Healthy LLMs? Benchmarking LLM Knowledge of UK Government Public Health Information

Joshua Harris,Fan Grayson,Felix Feldman,Timothy Laurence,Toby Nonnenmacher,Oliver Higgins,Leo Loman,Selina Patel,Thomas Finnie,Samuel Collins,Michael Borowitz

from arxiv, 27 pages, 9 pages main text

As Large Language Models (LLMs) become widely accessible, a detailed understanding of their knowledge within specific domains becomes necessary for successful real world use. This is particularly critical in the domains of medicine and public health, where failure to retrieve relevant, accurate, and current information could significantly impact UK residents. However, while there are a number of LLM benchmarks in the medical domain, currently little is known about LLM knowledge within the field of public health. To address this issue, this paper introduces a new benchmark, PubHealthBench, with over 8000 questions for evaluating LLMs' Multiple Choice Question Answering (MCQA) and free form responses to public health queries. To create PubHealthBench we extract free text from 687 current UK government guidance documents and implement an automated pipeline for generating MCQA samples. Assessing 24 LLMs on PubHealthBench we find the latest proprietary LLMs (GPT-4.5, GPT-4.1 and o1) have a high degree of knowledge, achieving >90% accuracy in the MCQA setup, and outperform humans with cursory search engine use. However, in the free form setup we see lower performance with no model scoring >75%. Therefore, while there are promising signs that state of the art (SOTA) LLMs are an increasingly accurate source of public health information, additional safeguards or tools may still be needed when providing free form responses.

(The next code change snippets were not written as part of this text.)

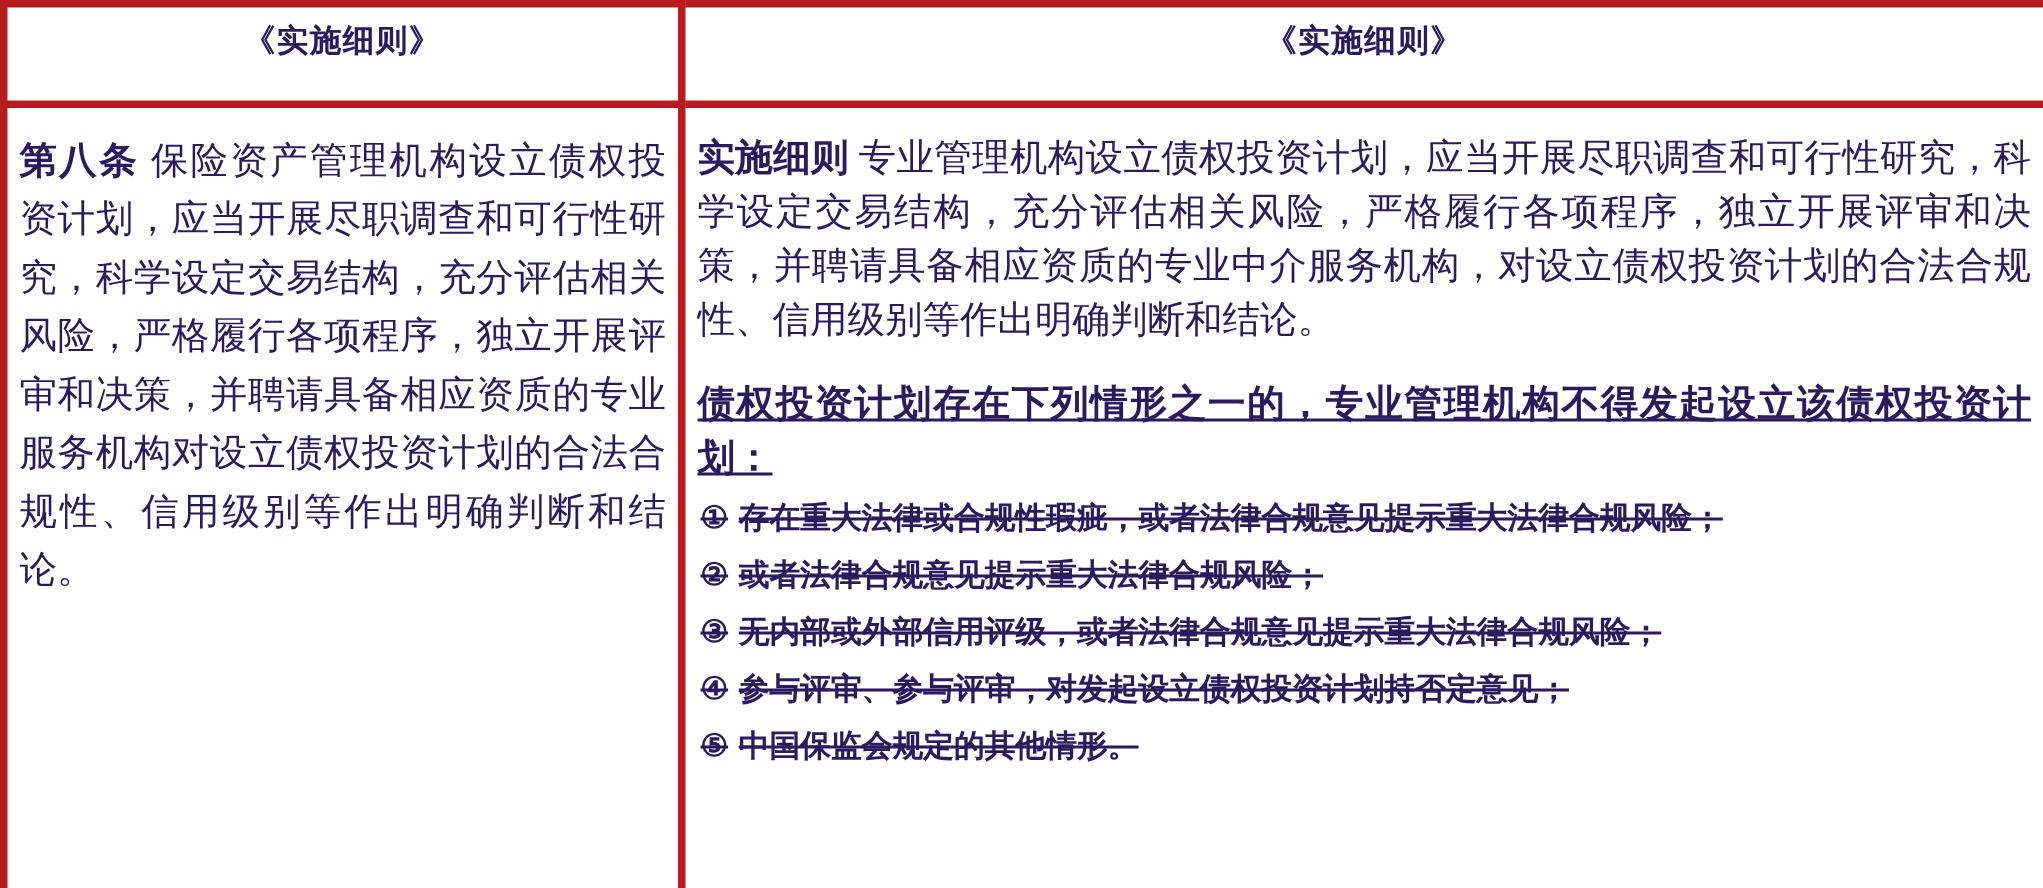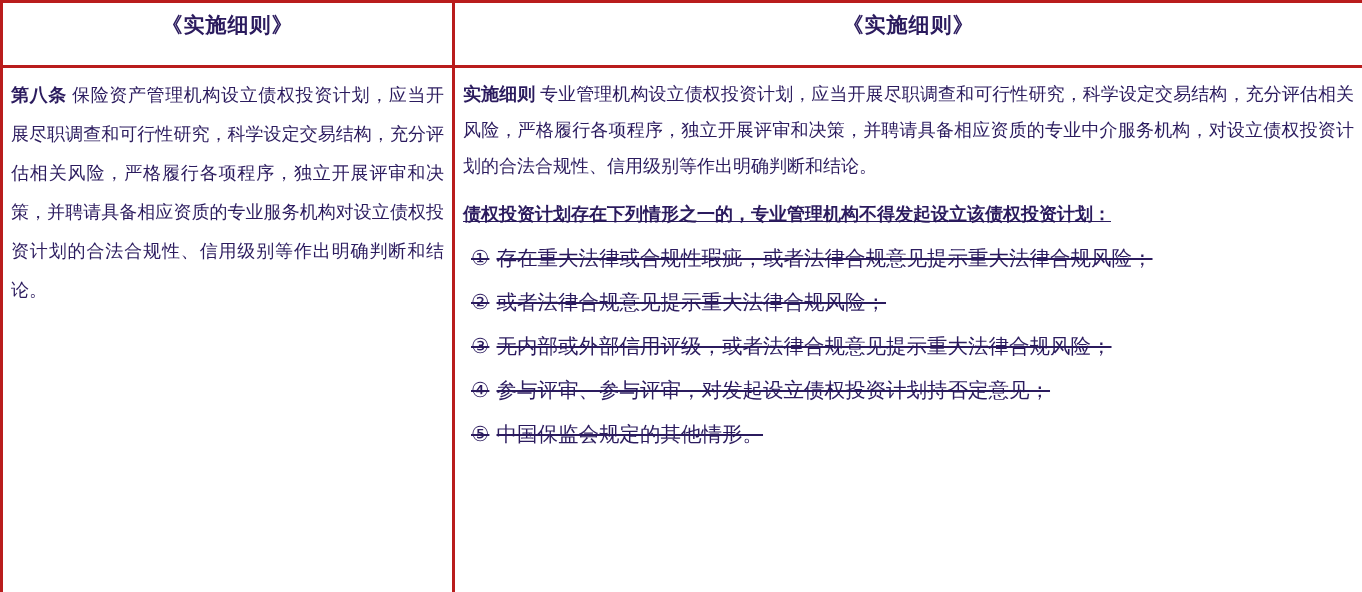--- a/index.html
+++ b/index.html
@@ -23,7 +23,7 @@
   .doc-table col.col-right { width: 910px; }
 
   .doc-table th, .doc-table td {
-    border: 3px solid #b91c1c;
+    border: 5px solid #b91c1c;
     vertical-align: top;
     padding: 8px;
   }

翻译：随着大语言模型（LLMs）的广泛普及，深入了解其在特定领域的知识对于实际应用至关重要。这在医学和公共卫生领域尤为关键，因为未能检索到相关、准确和最新的信息可能对英国居民产生重大影响。然而，尽管医学领域已有若干LLM基准测试，但目前对LLM在公共卫生领域的知识掌握情况知之甚少。为解决这一问题，本文引入了一个新的基准测试——PubHealthBench，包含超过8000个问题，用于评估LLM在公共卫生查询中的多项选择题问答（MCQA）和自由形式回答能力。为构建PubHealthBench，我们从687份现行英国政府指导文件中提取纯文本，并实现了一个自动生成MCQA样本的流程。通过对24个LLM在PubHealthBench上的评估，我们发现最新的专有LLM（GPT-4.5、GPT-4.1和o1）具有较高的知识水平，在MCQA设置中准确率超过90%，且优于仅进行粗略搜索引擎检索的人类。然而，在自由形式回答设置中，所有模型的性能均较低，无任何模型得分超过75%。因此，尽管有迹象表明最先进的（SOTA）LLM正日益成为准确的公共卫生信息来源，但在提供自由形式回答时，可能仍需额外的保障措施或工具。